Pria Begal Spion Mobil di Pluit Masih Diburu, Polisi: Terduga Pelaku Berpindah-Pindah
- IST
Jakarta, tvOnenews.com - Polisih masih menyelidiki kasus pria yang melakukan aksi begal spion mobil yang terjadi di Jalan depan Emporium Pluit, Jakarta Utara, pada Jumat (21/2/2025).
Kapolsek Penjaringan, Kompol Agus Ady Wijaya mengatakan bahwa pelaku masih dalam pemburuan. Pasalnya pelaku berpindah-pindah tempat tinggal pasca peristiwa pembegalan.
“Terduga pelaku tinggalnya berpindah-pindah, tidak menetap. Tidak ada keluarganya,” kata Agus, saat dihubungi, pada Senin (24/2/2025).
Lebih lanjut Agus menyebutkan bahwa pihak kepolisian juga telah mengetahui identitas yang bersangkutan.
Sementara itu saat ini pihak kepolisian juga telah mencari ke tempat tinggal sementara dan tempat nongkrongnya.
“Identitas pelaku sudah diketahui.
Kami sudah lakukan upaya pencarian ke tempat dia tinggal sementara dan sering nongkrong, namun terduga pelaku tersebut sudah kabur sejak kejadian,” jelas Agus.
Sebelumnya, sebuah video viral di media sosial memperlihatkan seorang pria begal spion mobil di Jalan depan Emporium Pluit, Jakarta Utara, pada Jumat (21/2/2025).
Insiden ini diunggah dalam akun Instagram @lbj_jakarta dengan keterangan ‘Begal Spion Mobil di Pluit Jakut, Beraksi Saat Lalin Padat’.
Terlihat dalam video tersebut, terduga pelaku yang menggunakan pakaian serba hitam beraksi diantara kemacetan mobil di tempat kejadian perkara (TKP).
Kemudian pelaku tiba-tiba menjarah kaca spion sebelah kiri mobil berwarna hitam jenis Toyota Voxy yang melintas. Setelahnya pria tersebut langsung melarikan diri.
Sementara itu tertulis keterangan bahwa pelaku beraksi seorang diri saat kondisi jalanan macet.
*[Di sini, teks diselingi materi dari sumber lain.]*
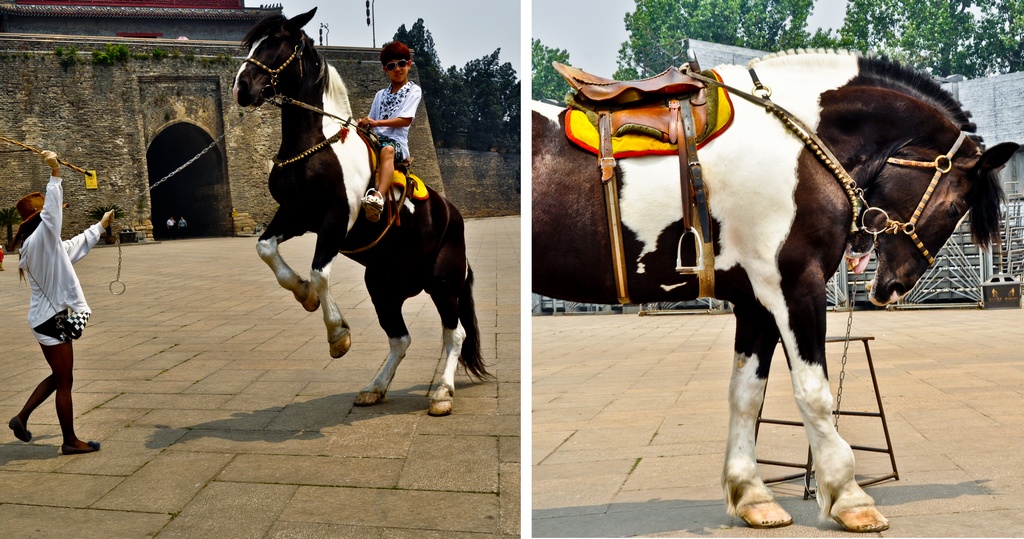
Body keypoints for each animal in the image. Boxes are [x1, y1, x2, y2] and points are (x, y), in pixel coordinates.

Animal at [233, 8, 487, 416]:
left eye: (275, 43)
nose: (242, 88)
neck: (316, 144)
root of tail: (452, 213)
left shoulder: (337, 219)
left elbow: (320, 272)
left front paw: (337, 334)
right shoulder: (295, 215)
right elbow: (266, 249)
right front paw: (304, 294)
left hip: (445, 281)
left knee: (455, 332)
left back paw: (442, 392)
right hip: (383, 284)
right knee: (400, 338)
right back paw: (375, 387)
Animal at [532, 49, 1019, 532]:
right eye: (954, 207)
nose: (897, 284)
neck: (800, 144)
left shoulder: (755, 302)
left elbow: (747, 394)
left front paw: (752, 494)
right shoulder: (795, 285)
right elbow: (814, 393)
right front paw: (848, 495)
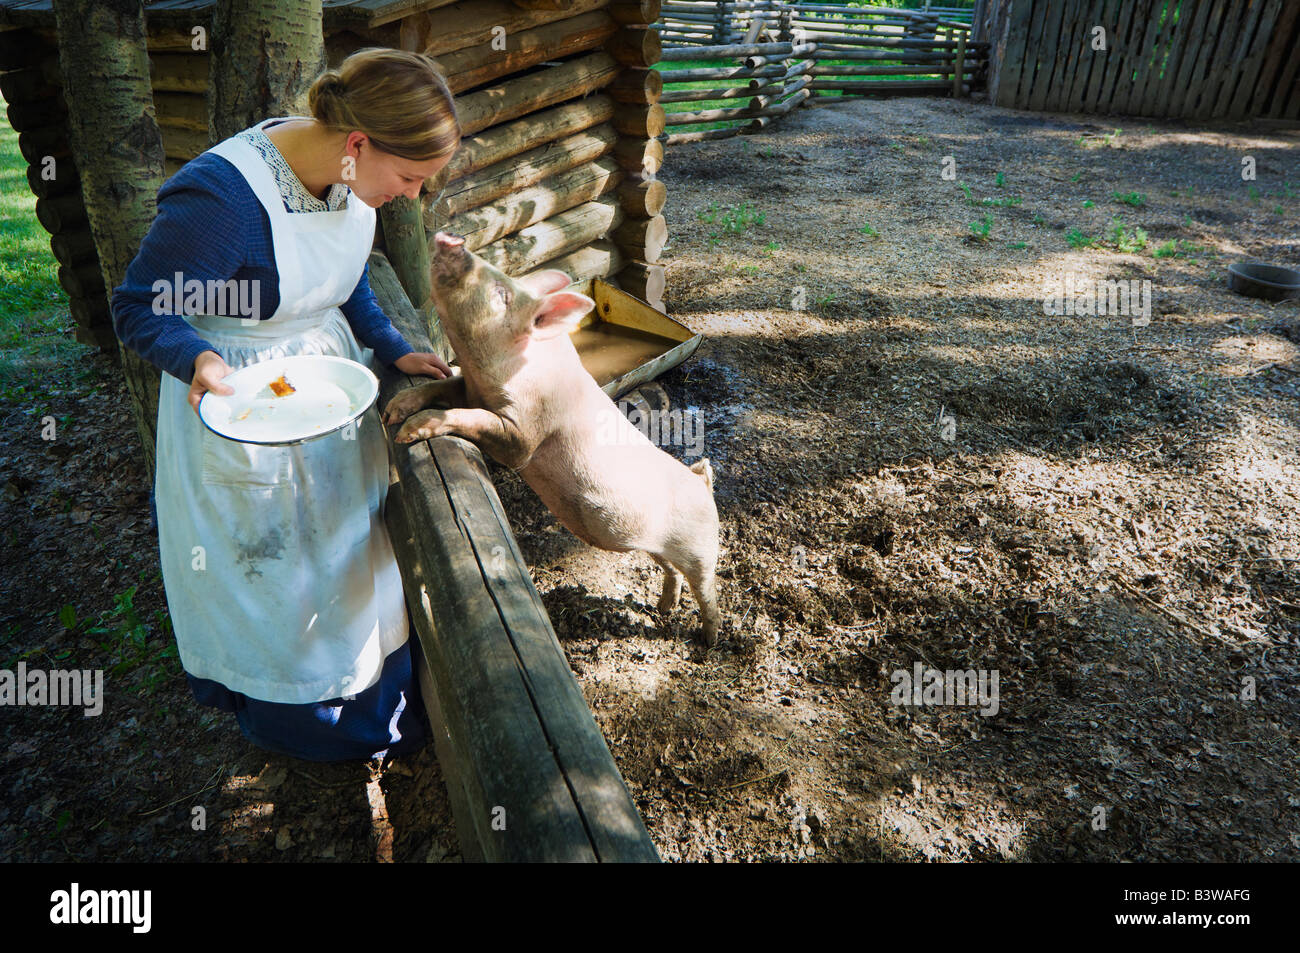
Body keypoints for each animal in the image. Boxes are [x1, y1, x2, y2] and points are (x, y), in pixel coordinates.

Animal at [379, 231, 728, 647]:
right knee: (670, 570)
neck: (493, 376)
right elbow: (441, 385)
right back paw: (663, 609)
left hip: (701, 548)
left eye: (501, 293)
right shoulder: (469, 388)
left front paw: (407, 433)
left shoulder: (522, 434)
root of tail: (701, 482)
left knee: (707, 589)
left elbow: (480, 423)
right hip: (652, 544)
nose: (452, 239)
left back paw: (708, 641)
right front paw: (393, 411)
Menanggapi peristiwa ini, Kapolsek Penjaringan, Kompol Agus Ady Wijaya mengatakan bahwa pihak kepolisian saat ini tengah melakukan penyelidikan.
"Kita sudah melakukan penyelidikan. Semoga cepat terungkap," kata Agus, kepada wartawan, pada Sabtu (22/2/2025).
Lebih lanjut Agus menerangkan saat ini pihaknya akan mengerahkan anggota di lapangan untuk meminimalisir terjadinya hal serupa.
“Hal ini meresahkan warga. Upaya preventif, kita akan tempatkan strong point anggota untuk hadir di titik rawan dan jam rawan,” jelas Agus.
Kemudian Agus juga mengimbau kepada masyarakat untuk waspada saat berada di jalan guna mencegah terjadinya kejahatan.